From February 26 to March 1, Baha’is across Canada celebrate the festival of Ayyam-i-Ha. Ayyam-i-Ha is a time of gift-giving, hospitality, and charity. This joyful festival precedes the 19-day Baha’i month devoted to fasting, restraint, and spiritual introspection, at the end of the Baha’i calendar, from March 2nd to the 20th. The Baha’i New Year (Naw Ruz) is celebrated on March 21.
Ayyam-i-Ha is celebrated in many ways around the world. In Canada, one can expect to see gift exchanges between friends and family groups, large dinners, service projects, and parties for children. Many schools invite the parents of Baha’i children to present to their classes.
In neighbourhoods across the country, groups of friends engaged in the community-building process promoted by Baha’is are finding, in the festival of Ayyam-i-Ha, a time to celebrate and strengthen their bonds of love and fellowship with neighbours.
In Winnipeg, for example, a recently arrived member of the community, Cedric Gaber, has found herself closely connected to more than a dozen families in her neighbourhood because of their Ayyam-i-Ha plans. “We are taking a small plant and a card for Ayyam-i-Ha to all the families connected to the activities in our neighbourhood, and taking this opportunity to visit and get to know each other.”

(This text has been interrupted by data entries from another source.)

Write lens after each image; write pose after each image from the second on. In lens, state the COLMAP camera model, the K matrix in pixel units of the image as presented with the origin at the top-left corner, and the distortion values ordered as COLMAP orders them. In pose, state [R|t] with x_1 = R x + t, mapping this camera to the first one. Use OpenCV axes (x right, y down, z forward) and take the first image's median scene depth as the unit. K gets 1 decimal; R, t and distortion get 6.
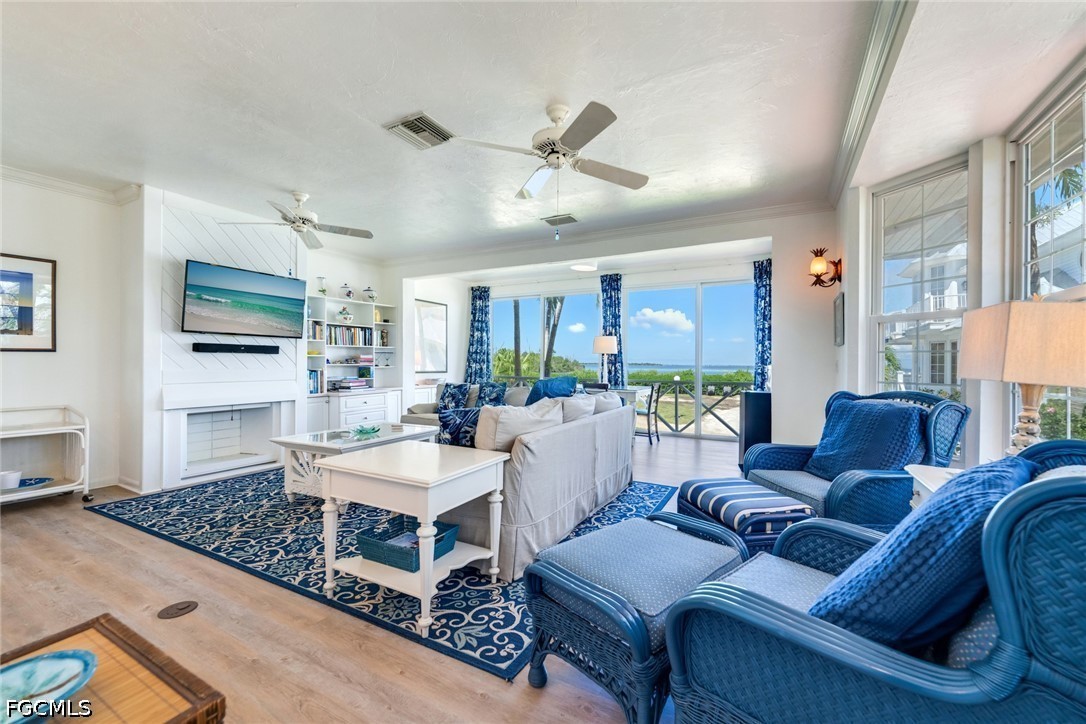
lens RADIAL K [[437.4, 0, 547.8], [0, 437.4, 361.4], [0, 0, 1]] dist [-0.000961, -0.000430]
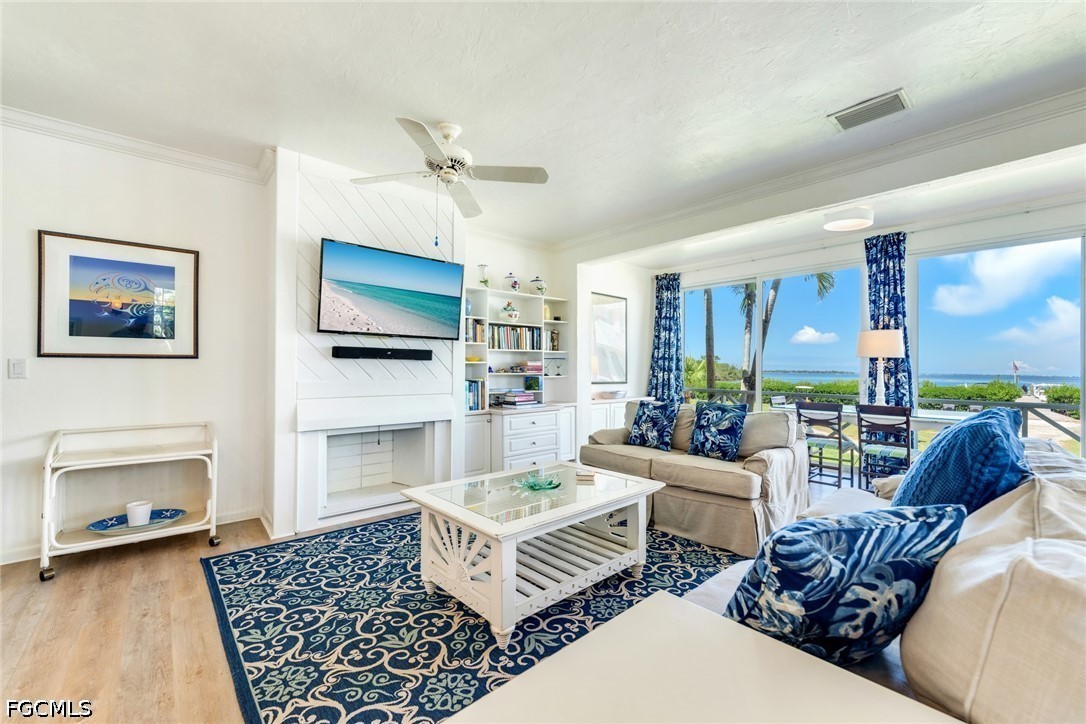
lens RADIAL K [[440.5, 0, 548.0], [0, 440.5, 364.6], [0, 0, 1]] dist [0.001736, 0.000134]
pose [[0.938792, -0.002848, -0.344473, -0.121400], [-0.000447, 0.999955, -0.009486, -0.001607], [0.344485, 0.009059, 0.938748, 0.269702]]
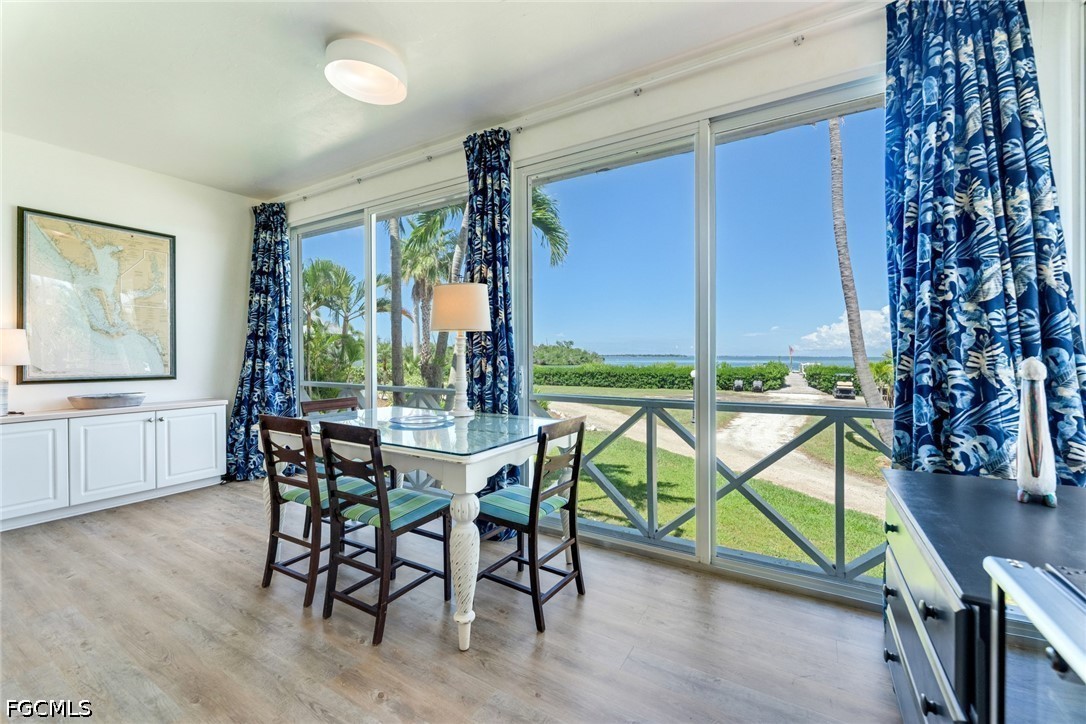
lens RADIAL K [[447.6, 0, 548.9], [0, 447.6, 356.6], [0, 0, 1]] dist [-0.000570, -0.000060]
pose [[0.999064, -0.010485, -0.041972, 0.266693], [0.010740, 0.999925, 0.005855, 0.003691], [0.041908, -0.006300, 0.999102, 0.725343]]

Across the Lower Mainland, an area that includes Vancouver and the surrounding region, the social media feeds of many Baha’i youth are filling up with joyous, song-filled celebrations, of the preparation of care packages for the needy and of gifts for friend, of families decorating their homes with colourful banners and lights, amongst a range of posts that document some of their efforts to show their love, undertake charitable acts, and make an extra effort to extend their hospitality to friends and neighbours.
Ayyam-i-Ha is a unique aspect of the Baha’i calendar, which is comprised of 19 months, each with 19 days. The four (or on leap year, five) days that remain are called the “Ayyam-i-Ha” - an Arabic phrase meaning “days of Ha”. These days hold a special significance in the Baha’i calendar as days that represent the transcendence of God. Every other month in the Badi calendar has an attribute of God associated with it, such as “Knowledge”, “Glory”, or “Power”. In the Arabic language, the word “Ha” bears a special relationship to God’s unknowable essence, or that part of Him that is beyond names or attributes.